"Not Too P.C!"

Galerie Marie Laure de l'Ecotais Au fond de la Cour, Paris - March 5 to April 5, 2009


Not Too P.C!

Kristine McCarroll opens her latest exhibition at Galerie Marie-Laure de l'Ecotais with the title "No Too P.C!" In so doing, the French Australian artist remains in the line of her preceding two series in terms of political art, based on recuperation and re-interpretation of the image, better described using the famous motto:" le poids des mots, le choc des photos"(the weight of words, the shock of the photo) of the well known French tabloid Paris Match.

The series "Not too P.C!" stems from the artist's first hand experience of censorship. Her two previous series of works, "Le Temps Beni des Colonies" and "The G8 Series", were exhibited in November 2007 in Vietnam, a country with a totalitarian government where freedom of speech is still an alien concept, and were heavily censored. It seems that even in France, country of "Liberte, Egalite, Fraternite", this concept is increasingly under attack. Recent examples include the court case against the iconic French satirical magazine Charlie Hebdo, for the "affaire des caricatures de Mahomet"; the revocation of artist/satirist Sine from the same magazine for his ironic criticism of Jean Sarkozy's (son of Nicolas Sarkozy, France's head of state) possible conversion to Judaism; the retaliation against a demonstrator for publicly expressing with a poster his critical feelings about Sarkozy in his own town: and sanctions taken against a French prefet and a director of police because they could not prevent the crowd from expressing their anti-Sarkozy feelings during an official visit of the French head of state in their home town.

◆ ◆ ◆ ◆ ◆

● DIRECTIVE 1
Answer these questions from the exhibition text, each on its own line:
(a) At which gallery, and on what dates, is the exhibition held?
(b) In which country were the artist's two previous series shown in November 2007?
(c) Which French satirical magazine faced a court case over the "affaire des caricatures de Mahomet"?
● DIRECTIVE 2
According to the exhibition text, what experience led the artist to create the "Not too P.C!" series?
● DIRECTIVE 3
Carry on the exhibition text with a new paragraph that starts right after its final sentence.

◆ ◆ ◆ ◆ ◆

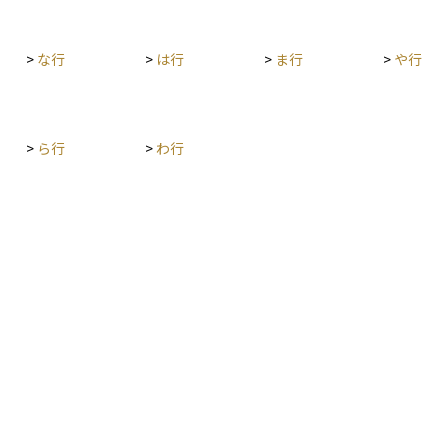
や投資計画においては、こうした消費税の仕組み
すい制度と
や制度改正の動向も踏まえ、支出に含まれる実質
成を支援
的な税負担を適切に見積もることが重要です。特
>
な行
>
は行
>
ま行
>
や行
に軽減税率の対象や非課税取引の有無を把握して
おくことで、生活コストや運用コストを正確に計
算することができます。
>
ら行
>
わ行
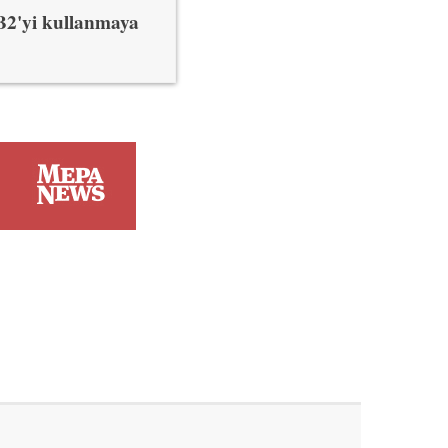
TB2'yi kullanmaya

◆ ◆ ◆ ◆ ◆

● RESULT 1
(a) At Galerie Marie Laure de l'Ecotais in Paris, from March 5 to April 5, 2009.
(b) Vietnam.
(c) Charlie Hebdo.

● RESULT 2
The series grew out of the artist's firsthand experience of censorship. Her two previous series, "Le Temps Beni des Colonies" and "The G8 Series," were shown in Vietnam in November 2007 and were heavily censored there.

● RESULT 3
In the current period of 'crisis', when international and domestic political and related social issues have re-taken the front page of every media outlet, how can artists not respond in their own way? With "Not Too P.C!", Kristine McCarroll claims her right to freedom of speech. One of the censored pieces from "the G8 series", entitled "La Grande Bouffe du G8", is included alongside the artist's latest works. Aesthetically, she works within the current art movement called "New Pop", influenced by the likes of Warhol, Lichtenstein and Rauschenberg. Like American political activists and artists Ron English, Shepard Fairey and Robbie Conal, who are taking it to the street, she uses bold provocation and in-your face satire and takes it to the quiet conservative environment of the rue de Seine, Paris.

McCarroll shares the opinion of famous US artist Barbara Kruger, that "in a world filled with racism, poverty and right wing Neanderthals wanting to turn back the clock on civil rights and humanity, does it really make sense to be making art that does not address these things?" And like L.A artist John Colao, who collaborated with R.J Berman on the political poster "Vote Obama", which McCarroll in turn re-appropriates to fit a French context, she believes that "the power of art is to be compelling so that it challenges people to think and to act".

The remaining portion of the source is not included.